A - Shrinking
Given a string s, determine the minimum number of operasions required to make all characters identical. Each operation reduces the string length by one by selecting characters from adjacent positions.
#include <bits/stdc++.h>
using namespace std;
int main() {
string input;
cin >> input;
int length = input.size();
int min_operations = 1e9;
for (char target = 'a'; target <= 'z'; ++target) {
vector<int> current, next;
for (char c : input) {
current.push_back(c == target ? 1 : 0);
}
int operations = 0;
while (true) {
bool all_match = true;
for (int val : current) {
if (val == 0) {
all_match = false;
break;
}
}
if (all_match) break;
next.clear();
for (size_t i = 0; i < current.size() - 1; ++i) {
next.push_back(max(current[i], current[i+1]));
}
current = next;
operations++;
}
min_operations = min(min_operations, operations);
}
cout << min_operations << endl;
return 0;
}
B - Colorful Hats
Given an array a where each element represents the number of distinct hat colors observed by cat i (excluding itself), determine if a valid hat color assignment exists.
#include <bits/stdc++.h>
using namespace std;
int main() {
int n;
cin >> n;
vector<int> a(n);
for (int i = 0; i < n; ++i) {
cin >> a[i];
}
sort(a.begin(), a.end());
int min_val = a[0], max_val = a.back();
if (min_val + 1 < max_val) {
cout << "No";
return 0;
}
if (min_val == max_val) {
if (min_val == n-1 || n >= 2*min_val) {
cout << "Yes";
} else {
cout << "No";
}
return 0;
}
int count_min = 0, count_max = 0;
for (int val : a) {
if (val == min_val) count_min++;
else count_max++;
}
if (max_val >= count_min + 1 && max_val <= count_min + count_max / 2) {
cout << "Yes";
} else {
cout << "No";
}
return 0;
}
C - +/- Rectangle
Construct a matrix where the total sum is positive, but every h×w submatrix has a negative sum.
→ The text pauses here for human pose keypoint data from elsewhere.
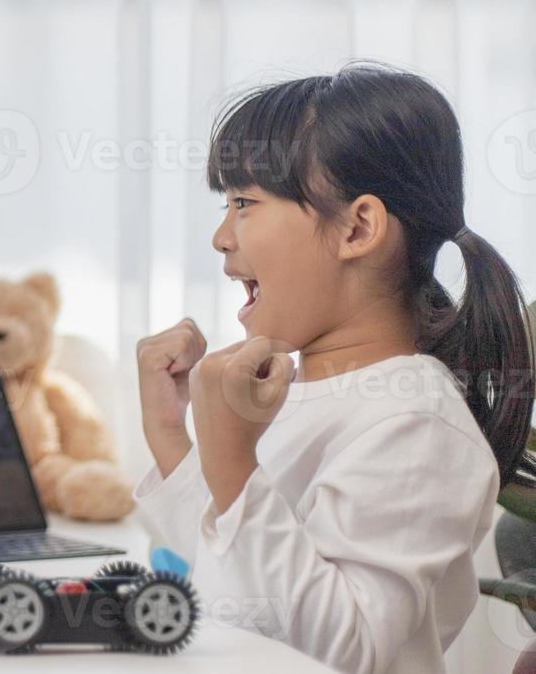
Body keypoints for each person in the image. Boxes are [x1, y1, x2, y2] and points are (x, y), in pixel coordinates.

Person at [135, 63, 533, 674]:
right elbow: (236, 587)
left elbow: (345, 650)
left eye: (244, 202)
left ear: (357, 227)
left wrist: (235, 463)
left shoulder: (416, 423)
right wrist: (173, 434)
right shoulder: (302, 397)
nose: (220, 236)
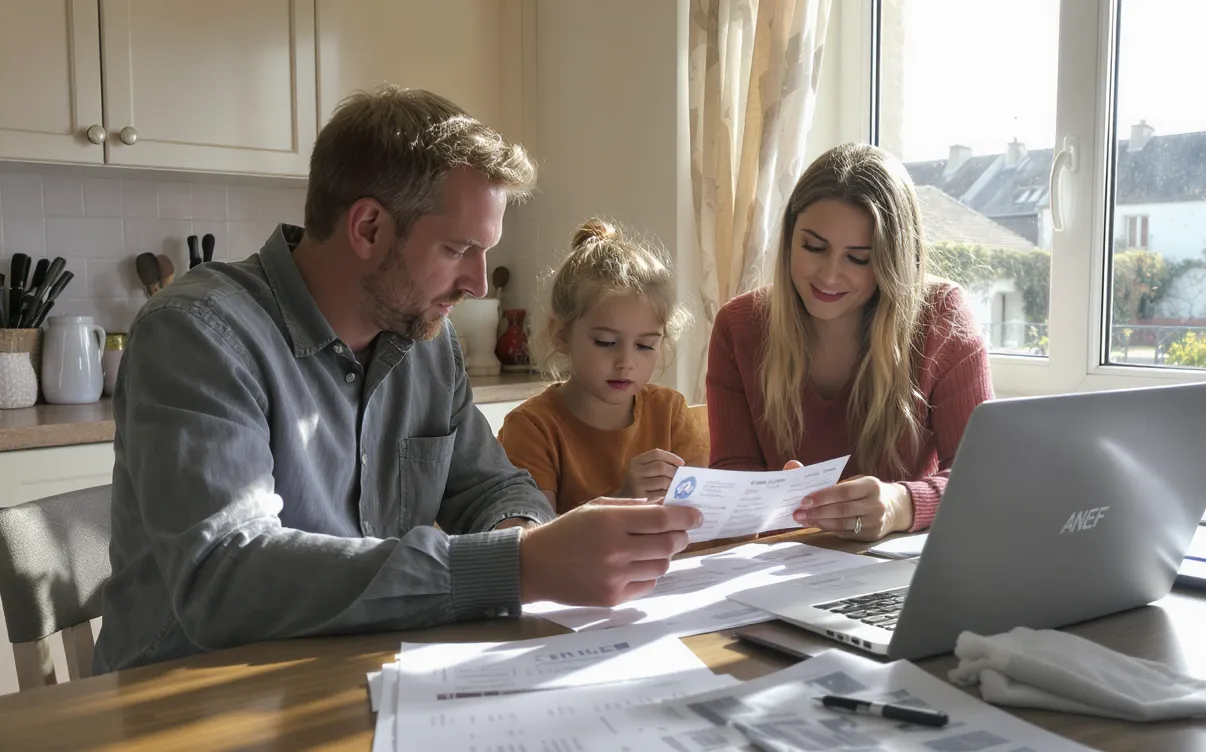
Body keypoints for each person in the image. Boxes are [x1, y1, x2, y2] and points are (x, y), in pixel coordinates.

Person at [93, 86, 700, 674]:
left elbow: (493, 490)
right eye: (459, 248)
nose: (479, 284)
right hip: (194, 698)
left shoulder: (428, 346)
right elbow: (225, 577)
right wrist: (516, 565)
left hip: (363, 680)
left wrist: (525, 536)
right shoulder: (198, 334)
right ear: (368, 229)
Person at [705, 142, 993, 542]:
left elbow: (984, 482)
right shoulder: (739, 327)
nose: (829, 275)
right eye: (813, 247)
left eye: (858, 258)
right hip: (782, 564)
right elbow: (732, 473)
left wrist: (899, 504)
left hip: (900, 573)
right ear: (789, 237)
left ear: (892, 260)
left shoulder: (942, 317)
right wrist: (764, 499)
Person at [498, 219, 707, 513]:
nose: (626, 363)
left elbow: (704, 519)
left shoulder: (670, 412)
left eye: (645, 346)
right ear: (561, 335)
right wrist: (623, 500)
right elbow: (537, 540)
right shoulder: (532, 428)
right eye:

Special handling is required when dimensions are perfectly divisible.
#include <bits/stdc++.h>
using namespace std;
int main() {
int n, m, h, w;
cin >> n >> m >> h >> w;
int matrix[505][505] = {};
if (n % h != 0 || m % w != 0) {
// Handle row-based pattern
for (int i = 1; i <= n; ++i) {
if (i % h != 0) {
fill(matrix[i]+1, matrix[i]+m+1, 1e6);
} else {
fill(matrix[i]+1, matrix[i]+m+1, -1e6 * (h-1) - 1);
}
}
} else {
// Handle column-based pattern
for (int j = 1; j <= m; ++j) {
if (j % w != 0) {
for (int i = 1; i <= n; ++i) {
matrix[i][j] = 1e6;
}
} else {
for (int i = 1; i <= n; ++i) {
matrix[i][j] = -1e6 * (w-1) - 1;
}
}
}
}
cout << "Yes" << endl;
for (int i = 1; i <= n; ++i) {
for (int j = 1; j <= m; ++j) {
cout << matrix[i][j] << " ";
}
cout << endl;
}
return 0;
}